In a roundtable discussion conducted by regtech firm InvestorCOM on November 24 – shortly after IIROC and the MFDA announced rule amendments in line with the CFRs – 78% of participating IIROC dealers said that they’re making progress and are on schedule with respect to meeting their know-your-product (KYP) obligations by the December 31, 2021 deadline.
Sixty per cent of the dealers said they would rely on regtech to ensure they were meeting their KYP obligations, while one third said they would be counting on product committees to stay compliant.
“While the survey results depicted a relatively positive view on the level of CFR project progress, the discussion shed light on a number of key compliance gaps,” InvestorCOM said in a report outlining the findings from the event.
Based on IIROC guidelines surrounding CFR obligations, dealers may assess and approve securities on their shelf using a risk-based approach, though discussions at the event suggested a need to form policies, to define different levels of assessment, approval, and monitoring for different types of securities. Securities sold under a prospectus exemption, for example, may deserve more extensive product due diligence due to their illiquid and more opaque nature.

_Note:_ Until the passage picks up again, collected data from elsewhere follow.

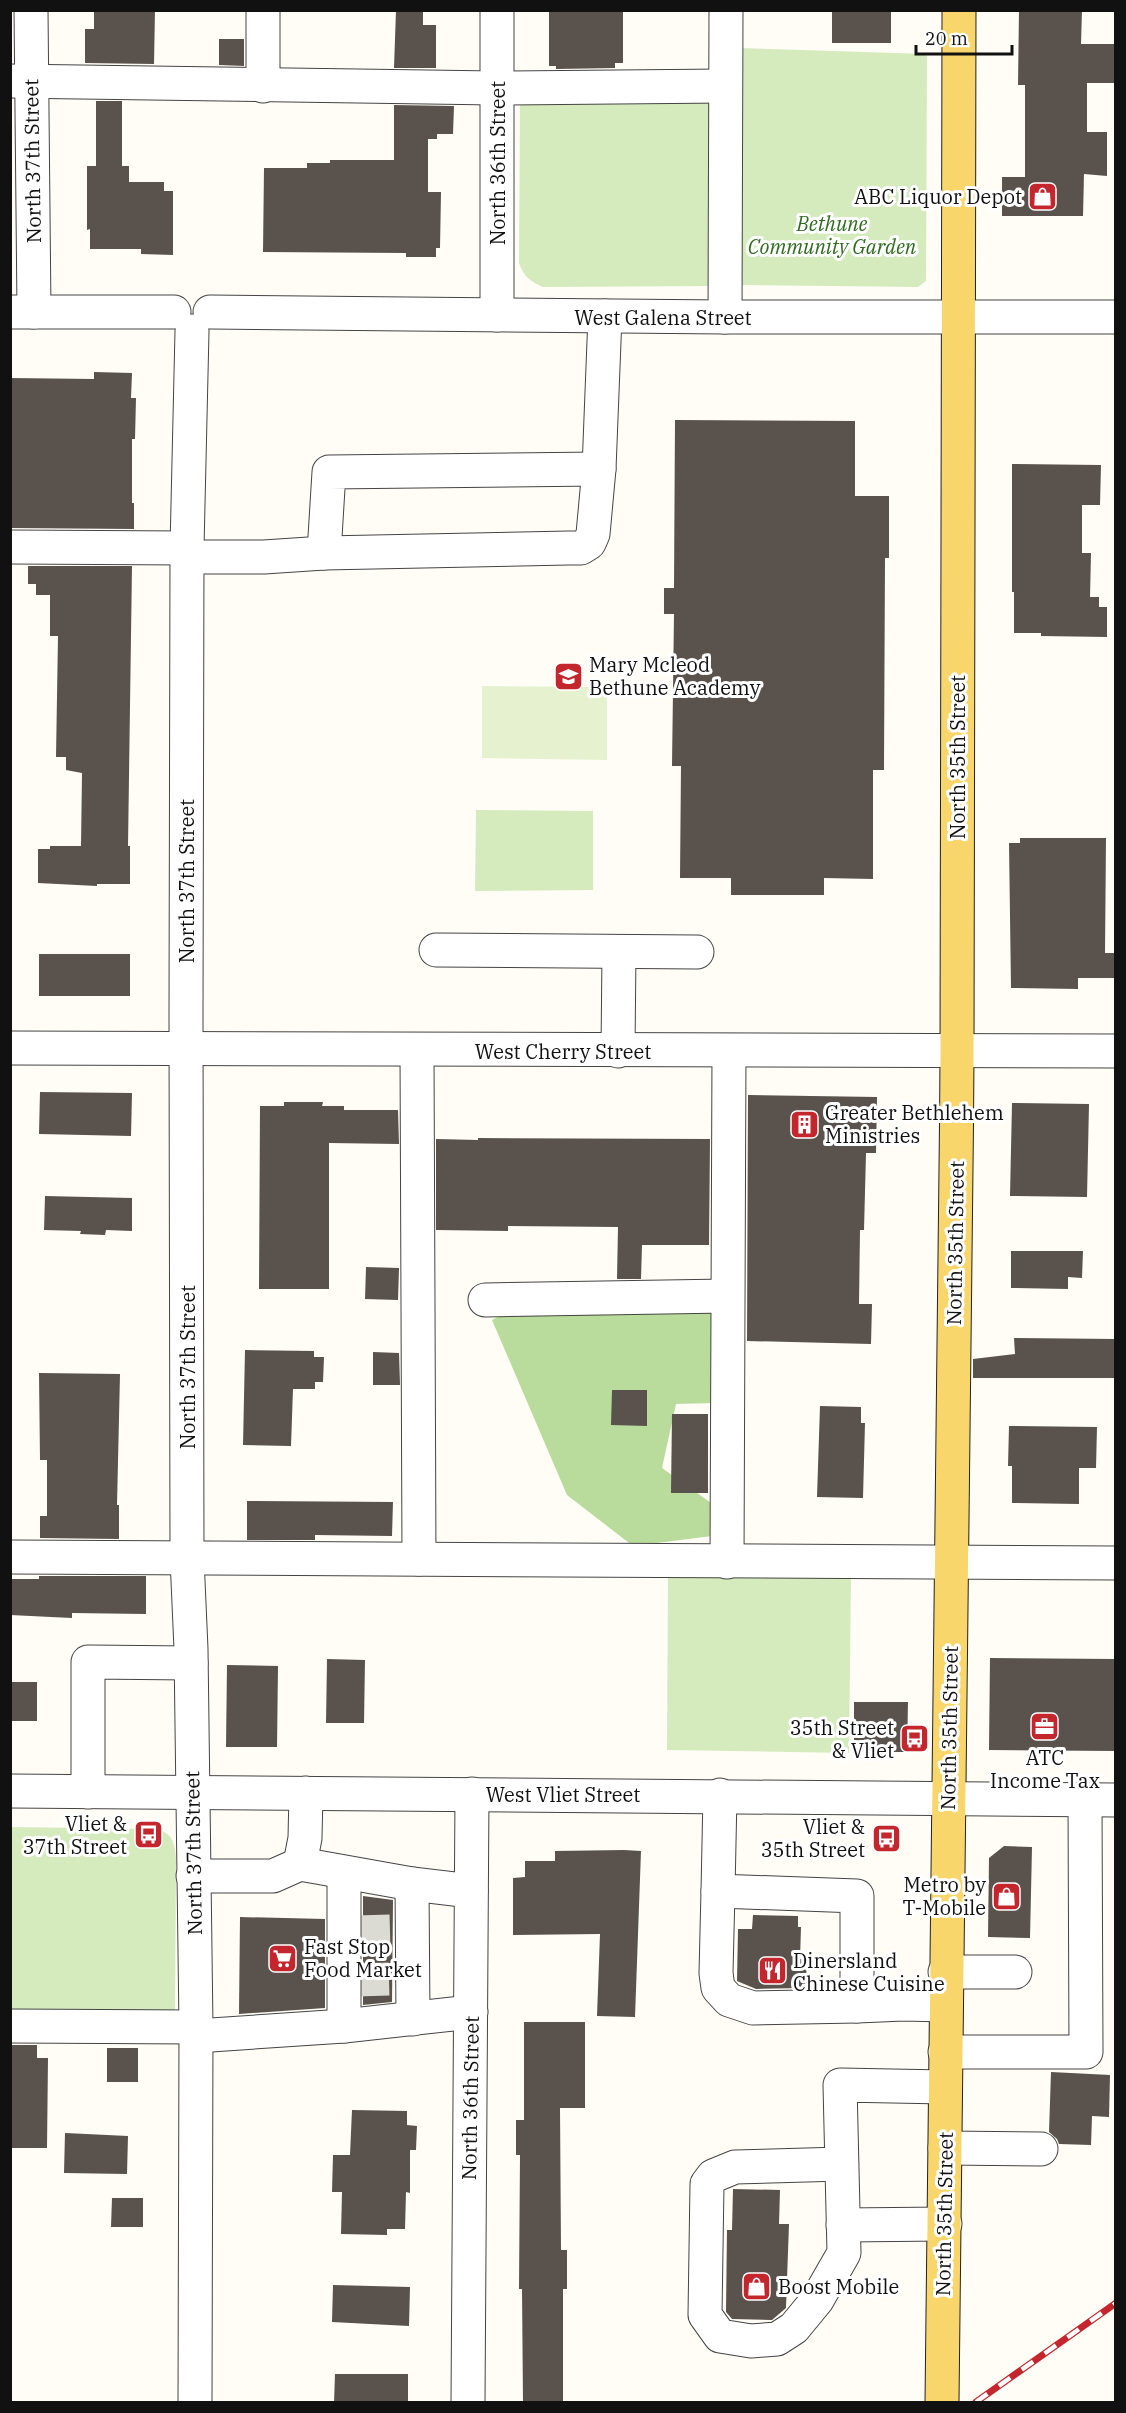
<svg xmlns="http://www.w3.org/2000/svg" width="1126" height="2413" font-family="'IBM Plex Serif',serif">
	<rect width="100%" height="100%" fill="#fffdf5"/>
	<g fill="#d5ebbd">
		<path d="M739,48L927,54L926,281L918,287L736,285Z"/>
		<path d="M520,96L717,97L716,286L543,287C530,281 524,277 519,263Z"/>
		<path d="M476,810L593,811V890L475,891Z"/>
		<path d="M668,1572L851,1575L849,1753L667,1750Z"/>
		<path d="M11,1827L156,1829C173,1833 175,1844 176,1860L175,2016H11Z"/>
	</g>
	<path fill="#b9dc9c" d="M521,1304L720,1306L714,1403L676,1404L662,1468L714,1505L712,1536L633,1546L567,1495L492,1320Z"/>
	<path fill="#e6f2cf" d="M482,686L607,687V760L482,758Z"/>
	<g fill="#5a524d">
		<path d="M94,10H155L154,64L85,63V29H94Z"/>
		<path d="M396,10H423V25H436V68H394Z"/>
		<path d="M549,10H623V63H615V68L556,69V66H549Z"/>
		<rect x="832" y="10" width="59" height="33"/>
		<path d="M1019,10H1082L1081,44H1116V83H1087V132H1107V176L1084,174L1083,216H1002V177H1025V85H1018Z"/>
		<path d="M219,39H244V66L219,65Z"/>
		<path d="M96,101H122V166H129V182H164V191H173V255L141,254V249H90V229L87,230V166H96Z"/>
		<path d="M394,105L454,106L453,134H437V139H428V192H441L440,248H436V257H406V253L263,252L264,168H307V163H330V160H394Z"/>
		<path d="M94,372L132,373L131,398H136L135,439H132V503H134V529L10,528V378L94,379Z"/>
		<path d="M675,420L855,421V496H889V558H885L884,770H873V879L824,878V895H731V878H680L681,766H672L674,614H664V588H674Z"/>
		<path d="M1012,464L1101,465L1100,505H1082V553H1091L1090,597H1099V607H1107V637L1041,636V633H1014V592H1012Z"/>
		<path d="M28,566H132L128,846H130V884H97V886L38,883V849H50V846H81L82,773L66,770V757H56L58,636H50V595H36V584H28Z"/>
		<path d="M1020,838H1106L1105,953H1116V978H1078V989L1011,988L1009,843H1020Z"/>
		<rect x="39" y="954" width="91" height="42"/>
		<path d="M40,1092L132,1093L131,1136L39,1134Z"/>
		<path d="M748,1095L877,1097L876,1153H866L864,1230H860L859,1304H872L871,1344L747,1341Z"/>
		<path d="M284,1102H323L322,1106H344V1110H398L399,1144L329,1143V1289H259L260,1106H284Z"/>
		<path d="M1012,1103L1089,1104L1087,1197L1010,1196Z"/>
		<path d="M478,1138L710,1139L709,1245H642L641,1279H617L618,1227L508,1226V1231L436,1230V1139L478,1140Z"/>
		<path d="M45,1196L132,1198V1231L106,1230L105,1235L80,1234L81,1231L44,1230Z"/>
		<path d="M1011,1251H1083L1082,1278L1068,1277V1289L1011,1288Z"/>
		<path d="M366,1267L399,1268L398,1300L365,1299Z"/>
		<path d="M1014,1338L1116,1339V1378H973V1359L1015,1354Z"/>
		<path d="M245,1350L314,1351V1357H324L323,1382H315V1389H293L291,1446L243,1445Z"/>
		<path d="M373,1352L399,1353L400,1385H373Z"/>
		<path d="M39,1373L120,1374L117,1505H119V1539L40,1538V1516H47V1460H40Z"/>
		<path d="M612,1390H647V1426L611,1425Z"/>
		<path d="M820,1406L861,1407V1423H865L863,1498L817,1497Z"/>
		<path d="M672,1414H708V1493H671Z"/>
		<path d="M1009,1426L1097,1427L1096,1468H1079V1504L1012,1503V1466H1008Z"/>
		<path d="M247,1501L393,1502L392,1536L315,1535V1540H247Z"/>
		<path d="M39,1576H146V1614L72,1613V1618L10,1615V1579H39Z"/>
		<path d="M990,1658L1116,1659V1751L989,1750Z"/>
		<path d="M327,1659L365,1660L364,1723H326Z"/>
		<path d="M227,1665L278,1666L277,1747H226Z"/>
		<rect x="10" y="1682" width="27" height="39"/>
		<path d="M854,1702H908L907,1752H854Z"/>
		<path d="M1004,1846L1032,1847L1030,1938L988,1937L989,1858Z"/>
		<path d="M624,1850L641,1851L635,2017L597,2016L600,1934L513,1935V1878L525,1877V1861H555V1851Z"/>
		<path d="M363,1896L393,1900L392,2002L363,2005Z"/>
		<path d="M753,1915L798,1916V1927H801L800,1959H807L806,1984H802V1988L756,1989L737,1981L738,1929H752Z"/>
		<path d="M240,1917L325,1919V2008L239,2014Z"/>
		<path d="M524,2022H585V2108H560L561,2250H567V2289H563V2403H523L522,2289H519L520,2155H516V2120H524Z"/>
		<path d="M10,2045H37V2058H48L47,2148H10Z"/>
		<rect x="107" y="2048" width="31" height="34"/>
		<path d="M1051,2072L1110,2075L1109,2117L1092,2116L1091,2145L1059,2144L1057,2139L1049,2132Z"/>
		<path d="M352,2110L407,2111V2125L417,2126L416,2150H410V2193L406,2192L405,2229H387V2235L341,2234L342,2192H332L333,2155H350Z"/>
		<path d="M65,2133L128,2136L127,2174L64,2173Z"/>
		<path d="M733,2189L780,2190L779,2224H789L786,2308L772,2320L732,2319L726,2312L727,2230H732Z"/>
		<path d="M112,2198H143V2227H111Z"/>
		<path d="M333,2285L410,2287L409,2326L332,2322Z"/>
		<path d="M335,2374H408V2403H334Z"/>
	</g>
	<g fill="none" stroke-linecap="round" stroke-linejoin="round">
		<g stroke="#dbdad3" stroke-width="33" stroke-dasharray="33 16" stroke-linecap="butt">
			<path d="M357,1932L393,1931"/>
			<path d="M356,1980L393,1979"/>
		</g>
		<defs>
			<g id="minor">
				<path d="M31,10L34,312"/>
				<path d="M497,10V315"/>
				<path d="M10,81L496,88L725,86"/>
				<path d="M263,86V10"/>
				<path d="M10,312H174"/>
				<path d="M210,312L725,317H1116"/>
				<path d="M725,317L726,10"/>
				<path d="M192,331L187,548L186,1015L187,1558L191,1649L196,2027L195,2402"/>
				<path d="M10,547L187,548"/>
				<path d="M324,553L329,472L599,469"/>
				<path d="M187,557H264L324,553L569,548H581L589,543L593,534L599,469L605,316"/>
				<path d="M436,950L697,952"/>
				<path d="M10,1048L1116,1051"/>
				<path d="M417,1051L419,1559"/>
				<path d="M618,1051L619,952"/>
				<path d="M485,1300L727,1296"/>
				<path d="M10,1557L1116,1563"/>
				<path d="M727,1562L729,1051"/>
				<path d="M10,1791L1116,1800"/>
				<path d="M88,1792V1662L191,1663"/>
				<path d="M720,1795L718,1891L857,1896V2006L904,2004L945,2005"/>
				<path d="M300,1864L412,1884L471,1891"/>
				<path d="M193,1876H273L300,1864L305,1838L306,1793"/>
				<path d="M412,1884L413,2019"/>
				<path d="M718,1891L716,1973L718,1988L729,2000L753,2008L857,2006"/>
				<path d="M945,1972H1015"/>
				<path d="M10,2026L196,2027"/>
				<path d="M344,2026V1873"/>
				<path d="M196,2036L344,2026L471,2012"/>
				<path d="M945,2052H1086L1085,1800"/>
				<path d="M945,2148L1041,2149"/>
				<path d="M842,2164L735,2167L713,2176L707,2184L705,2315L720,2336L751,2341L777,2339L794,2328L817,2300L844,2253L840,2085L945,2087"/>
				<path d="M843,2225L945,2224"/>
				<path d="M468,2402L472,1794"/>
			</g>
			<path id="major" d="M942,2402C944,1954 954,1505 957,1056C960,708 958,359 959,10"/>
		</defs>
		<use href="#minor" stroke="#444" stroke-width="35"/>
		<use href="#major" stroke="#222" stroke-width="35"/>
		<use href="#minor" stroke="#fff" stroke-width="33"/>
		<use href="#major" stroke="#f9d66b" stroke-width="33"/>
		<defs>
			<path id="rail" d="M976,2402L1116,2303"/>
		</defs>
		<use href="#rail" stroke="#c4262e" stroke-width="7"/>
		<use href="#rail" stroke="#fff" stroke-width="4.5" stroke-dasharray="14" stroke-linecap="butt"/>
	</g>
	<defs>
		<symbol id="shop-square" viewBox="-11 -11 22 22"><rect x="-9" y="-9" width="18" height="18" rx="4" fill="#c4262e" stroke="#fff"/><path d="M-5-2.5h2.3a2.7 3.5 0 0 1 5.4 0H5L5.5 6h-11ZM-1.5-2.5h3a1.5 2.3 0 0 0-3 0Z" fill="#fff"/></symbol>
		<symbol id="school-square" viewBox="-11 -11 22 22"><rect x="-9" y="-9" width="18" height="18" rx="4" fill="#c4262e" stroke="#fff"/><path d="M0-5L7-2L0 1L-7-2ZM-4 1L0 2.5L4 1V4Q0 6-4 4Z" fill="#fff"/></symbol>
		<symbol id="building-square" viewBox="-11 -11 22 22"><rect x="-9" y="-9" width="18" height="18" rx="4" fill="#c4262e" stroke="#fff"/><path d="M-4-6H4V6H1V3H-1V6H-4ZM-2.5-4.3h1.7v1.8h-1.7ZM.8-4.3h1.7v1.8H.8ZM-2.5-1h1.7V.8h-1.7ZM.8-1h1.7V.8H.8Z" fill="#fff"/></symbol>
		<symbol id="office-square" viewBox="-11 -11 22 22"><rect x="-9" y="-9" width="18" height="18" rx="4" fill="#c4262e" stroke="#fff"/><path d="M-6-3h4V-5.5h4V-3h4V5H-6ZM-1-4.5V-3h2v-1.5ZM-6 0V1H6V0Z" fill="#fff"/></symbol>
		<symbol id="bus-square" viewBox="-11 -11 22 22"><rect x="-9" y="-9" width="18" height="18" rx="4" fill="#c4262e" stroke="#fff"/><path d="M-5-6H5V4H4V6H2V4H-2V6H-4V4H-5ZM-3.5-4V0h7V-4ZM-3.5 1.2v1.5H-2V1.2ZM2 1.2v1.5H3.5V1.2Z" fill="#fff"/></symbol>
		<symbol id="supermarket-square" viewBox="-11 -11 22 22"><rect x="-9" y="-9" width="18" height="18" rx="4" fill="#c4262e" stroke="#fff"/><path d="M-6-5.5h2.5l.6 2H6L4.5 2H-2.5L-4.4-4H-6ZM-1.5 3.2a1.3 1.3 0 1 0 .1 0ZM3 3.2a1.3 1.3 0 1 0 .1 0Z" fill="#fff"/></symbol>
		<symbol id="restaurant-square" viewBox="-11 -11 22 22"><rect x="-9" y="-9" width="18" height="18" rx="4" fill="#c4262e" stroke="#fff"/><path d="M-5-6h1v4h1v-4h1v4h1v-4h1v5L-1.5 .5V6h-2V.5L-5-1ZM5-6V6H3V1.5H1.5Q1.5-4 5-6Z" fill="#fff"/></symbol>
	</defs>
	<g fill-rule="evenodd">
		<use href="#shop-square" x="1026" y="180" width="33" height="33"/>
		<use href="#school-square" x="552" y="660" width="33" height="33"/>
		<use href="#building-square" x="788" y="1108" width="33" height="33"/>
		<use href="#office-square" x="1028" y="1710" width="33" height="33"/>
		<use href="#bus-square" x="898" y="1722" width="33" height="33"/>
		<use href="#bus-square" x="132" y="1818" width="33" height="33"/>
		<use href="#bus-square" x="870" y="1822" width="33" height="33"/>
		<use href="#shop-square" x="990" y="1880" width="33" height="33"/>
		<use href="#supermarket-square" x="266" y="1942" width="33" height="33"/>
		<use href="#restaurant-square" x="756" y="1954" width="33" height="33"/>
		<use href="#shop-square" x="740" y="2270" width="33" height="33"/>
	</g>
	<g text-anchor="middle" dominant-baseline="central" stroke-width="6" stroke-linejoin="round" paint-order="stroke">
		<g font-size="20" fill="#111" stroke="#fff">
			<text transform="translate(32 161) rotate(-91)">North 37th Street</text>
			<text transform="translate(497 163) rotate(-90)">North 36th Street</text>
			<text x="663" y="317">West Galena Street</text>
			<text transform="translate(957 757) rotate(-90)">North 35th Street</text>
			<text transform="translate(186 881) rotate(-90)">North 37th Street</text>
			<text x="563" y="1051">West Cherry Street</text>
			<text transform="translate(955 1243) rotate(-89)">North 35th Street</text>
			<text transform="translate(187 1367) rotate(-90)">North 37th Street</text>
			<text transform="translate(949 1728) rotate(-89)">North 35th Street</text>
			<text x="563" y="1794">West Vliet Street</text>
			<text transform="translate(193 1853) rotate(-91)">North 37th Street</text>
			<text transform="translate(470 2098) rotate(-89)">North 36th Street</text>
			<text transform="translate(944 2214) rotate(-89)">North 35th Street</text>
		</g>
		<g font-size="20" fill="#111" stroke="#fff" text-anchor="end">
			<text x="1022" y="196">ABC Liquor Depot</text>
			<text x="589" y="664" text-anchor="start">Mary Mcleod<tspan x="589" dy="23">Bethune Academy</tspan></text>
			<text x="825" y="1112" text-anchor="start">Greater Bethlehem<tspan x="825" dy="23">Ministries</tspan></text>
			<text x="894" y="1727">35th Street<tspan x="894" dy="23">&amp; Vliet</tspan></text>
			<text x="1045" y="1757" text-anchor="middle">ATC<tspan x="1045" dy="23">Income Tax</tspan></text>
			<text x="127" y="1823">Vliet &amp;<tspan x="127" dy="23">37th Street</tspan></text>
			<text x="865" y="1826">Vliet &amp;<tspan x="865" dy="23">35th Street</tspan></text>
			<text x="986" y="1884">Metro by<tspan x="986" dy="23">T-Mobile</tspan></text>
			<text x="304" y="1946" text-anchor="start">Fast Stop<tspan x="304" dy="23">Food Market</tspan></text>
			<text x="793" y="1960" text-anchor="start">Dinersland<tspan x="793" dy="23">Chinese Cuisine</tspan></text>
			<text x="778" y="2286" text-anchor="start">Boost Mobile</text>
		</g>
		<g font-size="20" font-style="italic" fill="#2f6b1f" stroke="#fff">
			<text x="832" y="223">Bethune<tspan x="832" dy="23">Community Garden</tspan></text>
		</g>
	</g>
	<rect width="1126" height="2413" fill="none" stroke="#111111" stroke-width="24"/>
	<path d="M916 45v9h96v-9" fill="none" stroke="#111111" stroke-width="3"/>
	<text x="925" y="45" font-size="18" fill="#111111" stroke="#ffffff" stroke-width="4.5" paint-order="stroke">20 m</text>
</svg>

Participants also remarked that regulatory guidance around the need to monitor for significant changes is somewhat vague, with some reported internal dialogue around how to differentiate between material and significant change. Others suggested that relying solely on a product committee to monitor changes across all security types may result in colossal operational challenges, particularly because of the sheer volume and diversity of securities to keep track of.
When asked what product types they would focus additional due diligence efforts on, dealers surveyed by InvestorCOM ranked mutual funds, alternative funds, and ETFs highly. With respect to the changes they’d pay particularly close attention to, dealers showed an emphasis on product fees, investment objectives, risk ratings, and time horizons, given the knock-on impact those features would have on suitability.
With respect to monitoring approved persons’ KYP activities to ensure they meet obligations, almost 60% of survey respondents said they intend adopt new technology, while approximately 40% plan to leverage existing systems.